Encouraging Diversity to Drive Ideas, Innovation and Success

Sep 11, 2018 | Posted by: Sherry Hess

This blog is the second in a series based on research and writing I did for the NIWeek 2018 Women’s Leadership Forum panel, which I am sharing in hopes of encouraging dialog and action to further diversity in engineering. The first blog talked about building a legacy of empowerment for women engineers. This blog talks about diversity in ideas and how that drives innovation.

It is a well-known fact that diversity is more than a social obligation—it translates into business success. The more diverse the people, the broader and more innovative the thoughts and ideas will be, driving smarter business practices and more compelling products. Diversity in the workplace starts with empowering yourself and your co-workers. I have two main mantras. The first is to believe in yourself.  Stop the voice of self-doubt in its tracks.  Push aside the “imposter syndrome” that makes you feel like you are inferior to others and tell yourself how amazing you are.  I do this not only for myself but for my employees, co-workers, and especially for the other magnificent ladies* I’ve met through my activities with the IEEE MTT-S.
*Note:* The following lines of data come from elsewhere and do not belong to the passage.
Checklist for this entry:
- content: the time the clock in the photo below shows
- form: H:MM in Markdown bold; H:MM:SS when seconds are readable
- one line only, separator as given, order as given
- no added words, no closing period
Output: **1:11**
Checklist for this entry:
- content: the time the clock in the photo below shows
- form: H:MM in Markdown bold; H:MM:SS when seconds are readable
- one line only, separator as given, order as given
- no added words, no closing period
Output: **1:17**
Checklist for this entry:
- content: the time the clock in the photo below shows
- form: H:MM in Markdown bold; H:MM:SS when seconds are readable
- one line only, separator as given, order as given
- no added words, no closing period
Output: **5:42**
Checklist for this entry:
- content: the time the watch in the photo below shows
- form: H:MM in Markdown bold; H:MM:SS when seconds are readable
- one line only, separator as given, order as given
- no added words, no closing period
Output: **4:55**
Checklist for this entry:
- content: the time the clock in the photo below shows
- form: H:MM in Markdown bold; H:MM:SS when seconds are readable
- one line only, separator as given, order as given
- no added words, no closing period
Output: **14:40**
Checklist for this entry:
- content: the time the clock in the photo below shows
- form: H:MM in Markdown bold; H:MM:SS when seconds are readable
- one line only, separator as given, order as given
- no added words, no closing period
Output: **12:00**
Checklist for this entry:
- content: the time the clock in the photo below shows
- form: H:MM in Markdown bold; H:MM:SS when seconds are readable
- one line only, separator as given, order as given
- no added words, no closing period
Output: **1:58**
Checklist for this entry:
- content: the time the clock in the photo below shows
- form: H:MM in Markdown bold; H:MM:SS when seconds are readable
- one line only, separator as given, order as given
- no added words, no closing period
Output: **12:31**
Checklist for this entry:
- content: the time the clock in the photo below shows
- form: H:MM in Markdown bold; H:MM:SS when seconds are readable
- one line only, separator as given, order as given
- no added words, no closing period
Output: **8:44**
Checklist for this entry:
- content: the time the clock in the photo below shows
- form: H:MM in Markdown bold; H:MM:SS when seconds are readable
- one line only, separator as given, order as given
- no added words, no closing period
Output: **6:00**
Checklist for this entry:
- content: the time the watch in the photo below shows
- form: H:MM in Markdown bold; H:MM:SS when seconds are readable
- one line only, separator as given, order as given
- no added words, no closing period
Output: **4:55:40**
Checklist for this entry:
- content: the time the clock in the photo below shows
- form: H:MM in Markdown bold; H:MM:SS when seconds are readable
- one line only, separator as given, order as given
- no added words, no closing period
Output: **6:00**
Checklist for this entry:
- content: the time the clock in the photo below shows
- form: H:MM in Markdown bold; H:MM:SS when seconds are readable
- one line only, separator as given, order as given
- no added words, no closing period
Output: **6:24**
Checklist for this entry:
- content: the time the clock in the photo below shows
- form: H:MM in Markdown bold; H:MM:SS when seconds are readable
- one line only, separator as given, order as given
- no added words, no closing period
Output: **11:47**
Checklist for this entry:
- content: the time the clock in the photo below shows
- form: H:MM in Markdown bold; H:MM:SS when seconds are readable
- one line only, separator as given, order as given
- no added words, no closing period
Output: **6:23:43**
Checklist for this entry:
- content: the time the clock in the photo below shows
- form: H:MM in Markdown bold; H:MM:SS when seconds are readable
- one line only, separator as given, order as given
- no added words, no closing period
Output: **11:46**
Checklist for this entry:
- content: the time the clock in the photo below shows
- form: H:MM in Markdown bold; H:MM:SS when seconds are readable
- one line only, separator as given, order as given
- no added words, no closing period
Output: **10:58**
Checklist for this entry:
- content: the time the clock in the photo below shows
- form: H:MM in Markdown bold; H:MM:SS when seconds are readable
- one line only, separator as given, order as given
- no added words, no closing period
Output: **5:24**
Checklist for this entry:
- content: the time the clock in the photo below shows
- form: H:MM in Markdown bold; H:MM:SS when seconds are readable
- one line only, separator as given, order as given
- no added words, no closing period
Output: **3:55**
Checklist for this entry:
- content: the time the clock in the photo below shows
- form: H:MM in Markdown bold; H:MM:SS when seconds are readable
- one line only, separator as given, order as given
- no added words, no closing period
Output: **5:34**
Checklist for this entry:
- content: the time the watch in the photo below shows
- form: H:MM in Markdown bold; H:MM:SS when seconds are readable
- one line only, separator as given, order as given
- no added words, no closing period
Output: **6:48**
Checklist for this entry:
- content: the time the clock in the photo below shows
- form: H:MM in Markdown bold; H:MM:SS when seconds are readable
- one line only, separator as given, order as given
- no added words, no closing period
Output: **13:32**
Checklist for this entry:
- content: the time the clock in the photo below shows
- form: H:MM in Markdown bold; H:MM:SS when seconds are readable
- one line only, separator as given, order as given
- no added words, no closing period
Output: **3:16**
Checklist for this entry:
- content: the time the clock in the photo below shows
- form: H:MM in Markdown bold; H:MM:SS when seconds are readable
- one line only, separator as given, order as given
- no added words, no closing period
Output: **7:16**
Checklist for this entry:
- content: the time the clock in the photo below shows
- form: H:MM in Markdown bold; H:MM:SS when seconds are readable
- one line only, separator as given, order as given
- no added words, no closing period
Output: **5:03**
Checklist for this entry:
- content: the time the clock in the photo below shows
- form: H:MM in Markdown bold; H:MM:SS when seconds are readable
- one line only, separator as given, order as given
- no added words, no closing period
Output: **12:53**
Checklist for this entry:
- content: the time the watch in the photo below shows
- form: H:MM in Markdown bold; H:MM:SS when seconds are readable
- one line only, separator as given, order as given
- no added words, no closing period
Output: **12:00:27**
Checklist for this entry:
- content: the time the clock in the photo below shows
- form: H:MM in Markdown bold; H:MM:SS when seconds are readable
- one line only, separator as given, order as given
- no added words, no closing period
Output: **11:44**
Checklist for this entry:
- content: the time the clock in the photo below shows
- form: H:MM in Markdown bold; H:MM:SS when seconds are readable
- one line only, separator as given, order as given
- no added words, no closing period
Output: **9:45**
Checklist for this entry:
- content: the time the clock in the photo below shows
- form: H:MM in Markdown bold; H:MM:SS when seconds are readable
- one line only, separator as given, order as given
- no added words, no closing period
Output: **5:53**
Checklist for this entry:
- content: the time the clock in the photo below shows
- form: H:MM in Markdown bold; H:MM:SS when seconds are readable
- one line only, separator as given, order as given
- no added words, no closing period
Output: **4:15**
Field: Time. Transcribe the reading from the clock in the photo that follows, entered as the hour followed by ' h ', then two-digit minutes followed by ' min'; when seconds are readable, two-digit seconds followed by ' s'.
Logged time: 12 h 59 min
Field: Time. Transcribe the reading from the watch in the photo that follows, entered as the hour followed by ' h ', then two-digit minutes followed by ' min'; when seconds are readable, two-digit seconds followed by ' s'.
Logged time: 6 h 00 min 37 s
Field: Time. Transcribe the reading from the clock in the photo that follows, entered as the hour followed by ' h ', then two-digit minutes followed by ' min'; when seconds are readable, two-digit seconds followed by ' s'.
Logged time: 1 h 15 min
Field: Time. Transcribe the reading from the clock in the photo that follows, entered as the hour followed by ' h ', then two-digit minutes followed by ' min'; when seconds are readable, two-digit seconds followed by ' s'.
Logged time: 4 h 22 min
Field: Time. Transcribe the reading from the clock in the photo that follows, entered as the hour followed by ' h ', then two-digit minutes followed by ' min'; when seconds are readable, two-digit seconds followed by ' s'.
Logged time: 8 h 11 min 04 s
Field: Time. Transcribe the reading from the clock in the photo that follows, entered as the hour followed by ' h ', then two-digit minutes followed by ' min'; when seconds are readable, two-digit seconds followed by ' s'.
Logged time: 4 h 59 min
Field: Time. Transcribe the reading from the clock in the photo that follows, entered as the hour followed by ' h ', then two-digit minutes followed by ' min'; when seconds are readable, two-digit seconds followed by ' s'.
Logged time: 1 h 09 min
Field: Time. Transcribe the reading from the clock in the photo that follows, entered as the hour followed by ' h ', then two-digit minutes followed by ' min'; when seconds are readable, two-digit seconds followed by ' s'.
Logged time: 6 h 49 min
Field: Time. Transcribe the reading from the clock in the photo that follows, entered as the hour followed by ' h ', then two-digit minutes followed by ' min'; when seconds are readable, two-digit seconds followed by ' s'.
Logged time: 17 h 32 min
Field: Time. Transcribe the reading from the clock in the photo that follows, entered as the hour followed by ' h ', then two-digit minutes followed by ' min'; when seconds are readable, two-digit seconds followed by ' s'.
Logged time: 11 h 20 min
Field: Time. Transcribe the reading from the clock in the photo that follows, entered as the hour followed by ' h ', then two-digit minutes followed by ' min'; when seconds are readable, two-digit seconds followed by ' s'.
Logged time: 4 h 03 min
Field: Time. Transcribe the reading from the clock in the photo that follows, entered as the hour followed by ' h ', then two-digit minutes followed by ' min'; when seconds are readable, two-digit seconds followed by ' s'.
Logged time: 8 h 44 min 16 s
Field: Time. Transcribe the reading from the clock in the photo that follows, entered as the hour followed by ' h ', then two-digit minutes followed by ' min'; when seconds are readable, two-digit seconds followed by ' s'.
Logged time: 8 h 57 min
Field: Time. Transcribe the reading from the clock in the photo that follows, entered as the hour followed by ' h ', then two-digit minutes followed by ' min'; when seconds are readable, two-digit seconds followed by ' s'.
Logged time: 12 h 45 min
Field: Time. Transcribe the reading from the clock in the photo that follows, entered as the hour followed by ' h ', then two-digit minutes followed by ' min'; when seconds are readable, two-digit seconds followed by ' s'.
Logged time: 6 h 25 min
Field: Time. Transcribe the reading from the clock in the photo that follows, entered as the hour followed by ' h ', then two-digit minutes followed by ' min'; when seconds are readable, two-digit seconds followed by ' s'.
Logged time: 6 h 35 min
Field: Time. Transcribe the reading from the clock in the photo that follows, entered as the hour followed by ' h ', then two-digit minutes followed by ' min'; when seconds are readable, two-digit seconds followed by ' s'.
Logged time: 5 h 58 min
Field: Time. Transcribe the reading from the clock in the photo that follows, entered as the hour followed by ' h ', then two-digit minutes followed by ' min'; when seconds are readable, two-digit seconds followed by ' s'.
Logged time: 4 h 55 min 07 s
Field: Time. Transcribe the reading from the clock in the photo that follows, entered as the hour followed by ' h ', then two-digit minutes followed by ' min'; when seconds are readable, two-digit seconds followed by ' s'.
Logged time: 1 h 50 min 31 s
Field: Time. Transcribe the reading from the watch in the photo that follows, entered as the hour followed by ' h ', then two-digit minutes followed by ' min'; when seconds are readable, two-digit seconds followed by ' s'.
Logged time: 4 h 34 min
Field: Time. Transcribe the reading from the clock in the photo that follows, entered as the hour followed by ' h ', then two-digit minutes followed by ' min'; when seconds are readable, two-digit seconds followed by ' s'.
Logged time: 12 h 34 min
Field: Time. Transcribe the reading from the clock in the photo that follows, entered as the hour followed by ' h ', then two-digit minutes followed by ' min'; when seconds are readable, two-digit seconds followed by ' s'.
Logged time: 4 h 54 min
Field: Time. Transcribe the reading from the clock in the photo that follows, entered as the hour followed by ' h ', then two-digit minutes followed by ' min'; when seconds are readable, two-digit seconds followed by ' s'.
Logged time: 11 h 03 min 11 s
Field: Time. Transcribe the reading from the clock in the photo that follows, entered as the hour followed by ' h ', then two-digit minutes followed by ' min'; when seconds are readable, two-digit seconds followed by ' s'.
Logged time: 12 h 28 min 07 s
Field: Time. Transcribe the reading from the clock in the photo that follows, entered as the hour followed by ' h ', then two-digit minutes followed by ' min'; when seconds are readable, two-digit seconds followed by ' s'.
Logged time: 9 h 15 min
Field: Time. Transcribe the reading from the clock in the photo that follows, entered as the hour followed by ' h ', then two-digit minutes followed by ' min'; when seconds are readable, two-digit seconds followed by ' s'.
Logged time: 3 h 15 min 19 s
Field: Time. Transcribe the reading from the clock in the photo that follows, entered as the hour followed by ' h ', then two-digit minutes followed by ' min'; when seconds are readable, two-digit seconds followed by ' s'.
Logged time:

The second is to encourage the behavior you want. We can empower others by being inclusive, asking for participation, input and feedback that might not be as forthcoming without encouragement, as well as validating ideas. Positive feedback is key, whether it’s a smile, a “good job,” or a more extensive and intensive employee performance conversation that accentuates the positives and presents shortcomings as opportunities to grow and achieve a fuller potential.

Believing in yourself and putting ideas out into the world is what drives innovation.  A great idea stuck inside your grey matter does no good.  But having the courage to speak up is something we need to remember to do.

I believe that my investment in diversity and encouraging ideas has contributed to my own success throughout my career. I’ve been quite good at avoiding group think. Sharing an alternative viewpoint gets others to think, reflect, and take notice, and elevates the entire team’s decision making.  Along this same line, I often scan the room to see who is not speaking up and be certain to ask them if they have anything else they’d like to add or remind them of something they said prior that perhaps they’d share with the larger group. Pulling out insights from all the people in the room so that we have a collaborative conversation is the goal here. The more information we have, the better our thought process and ultimate decisions will be.

Including a broad range of people in business discussions and decisions and encouraging diversity of ideas is good for the company, good for employees, and good for customers. Believe in yourself and inspire others to believe in themselves.

*Shown in picture (left to right): Diana Aristizabal engineering manager at TRAK Microwave, Bojana Zivanovic, senior MTS RF engineer at Keyssa, Charlotte Blair, lead application engineer at ANSYS, myself, and Vicki Chuang, RFIC design engineer at Northrop Grumman.